• Task brief
Each line from the one containing "mouse_move(1075, 418)" through the last line of the data below should be printed exactly, please, with any pictures omitted.

[Opening Records for this task section]

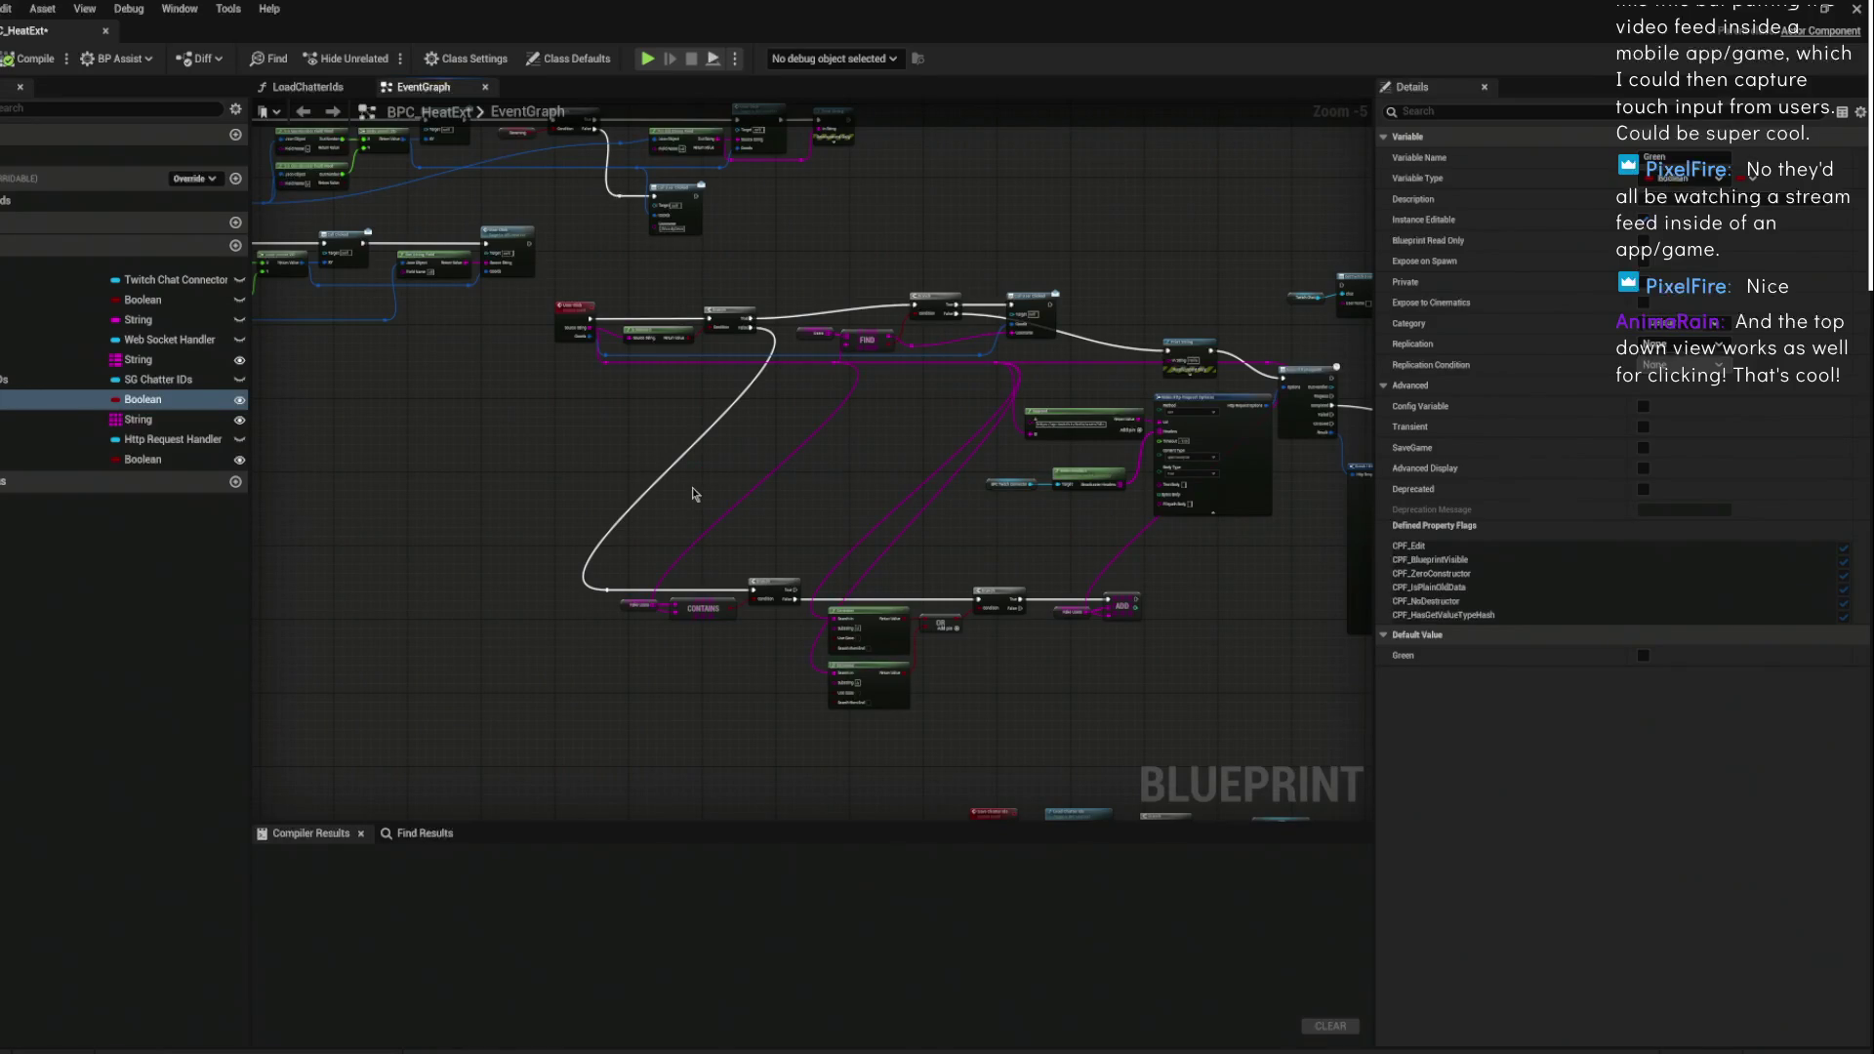
- Pan and zoom across BPC_HeatExt's string-building nodes, dismiss the action menu, and minimize the Blueprint editor
mouse_move(774, 536)
left_mouse_down()
mouse_move(1062, 536)
mouse_move(1144, 622)
mouse_move(1046, 564)
mouse_move(785, 699)
mouse_move(1203, 653)
mouse_move(1075, 418)
mouse_move(929, 328)
left_mouse_up()
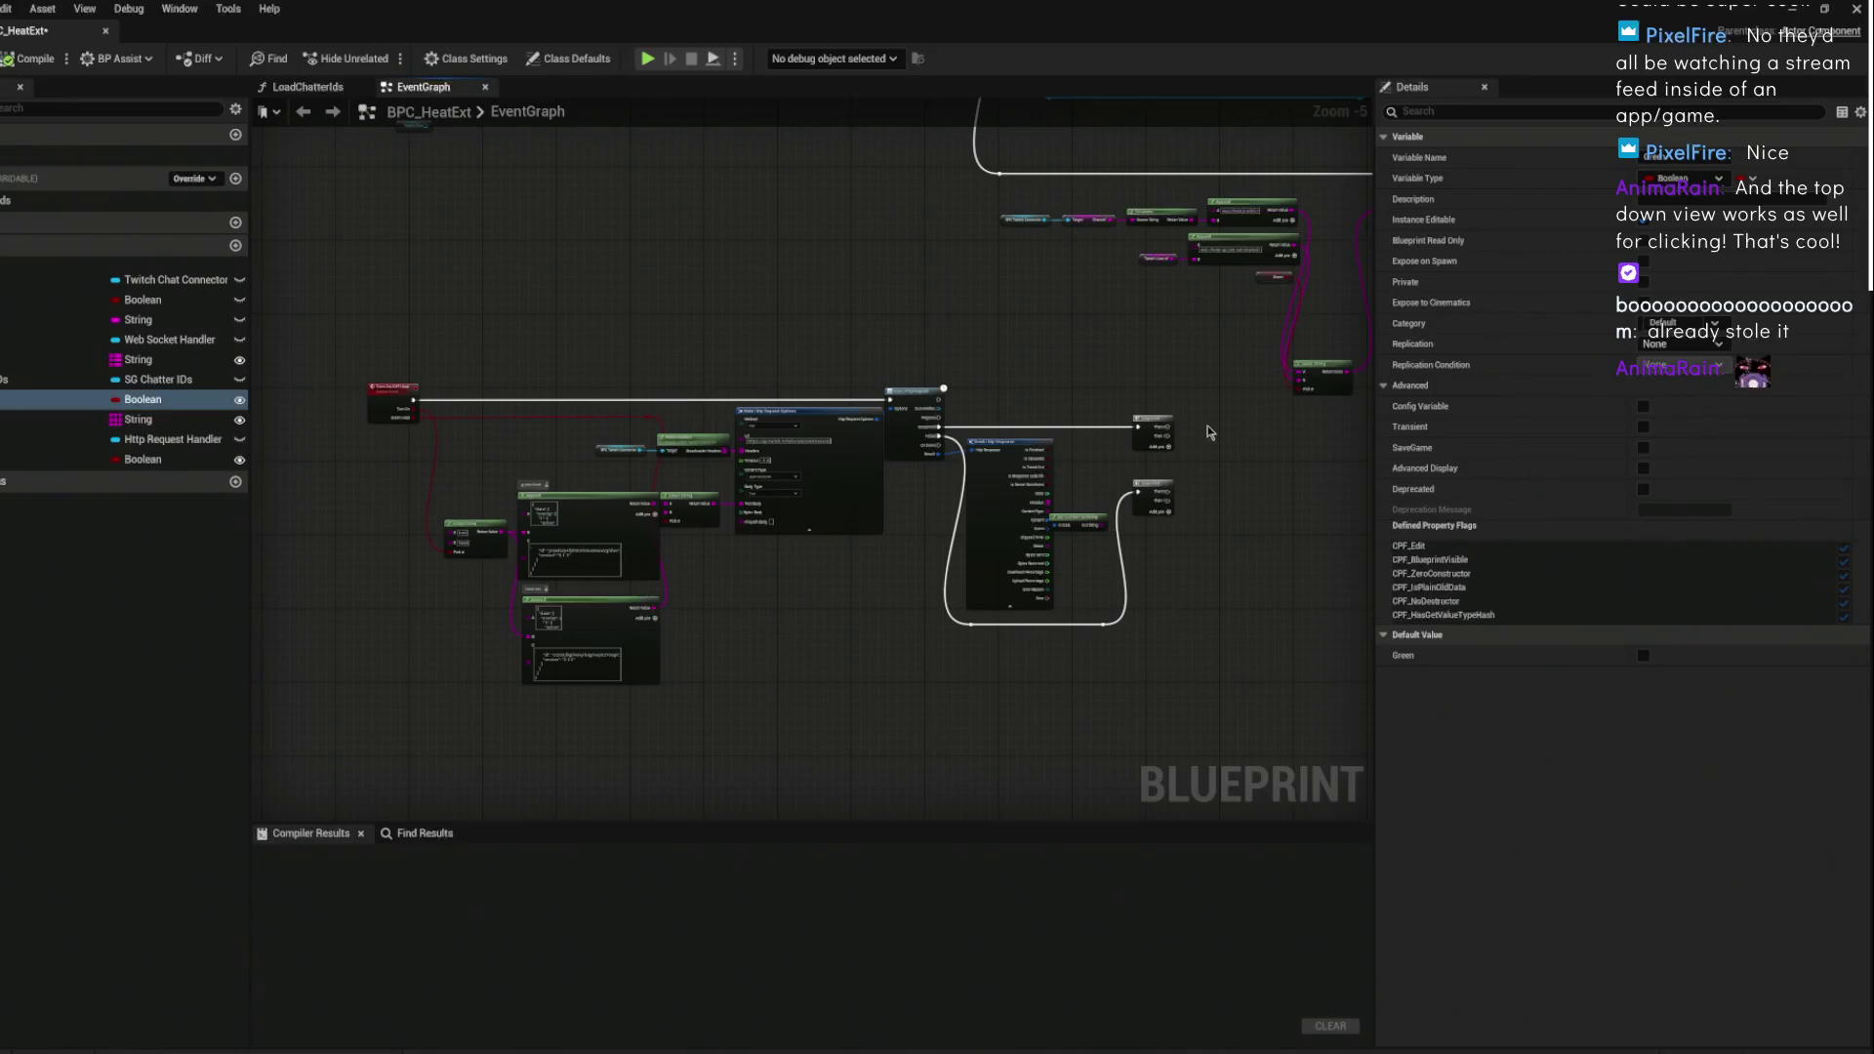
scroll(517, 683, "up", 5)
mouse_move(1073, 403)
left_mouse_down()
mouse_move(1022, 442)
mouse_move(1109, 601)
left_mouse_up()
scroll(990, 559, "down", 5)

[Closing Records for this task section]

• Answer to this exercise
mouse_move(1075, 418)
mouse_move(929, 328)
left_mouse_up()
scroll(517, 683, "up", 5)
mouse_move(1073, 403)
left_mouse_down()
mouse_move(1022, 442)
mouse_move(1109, 601)
left_mouse_up()
scroll(990, 559, "down", 5)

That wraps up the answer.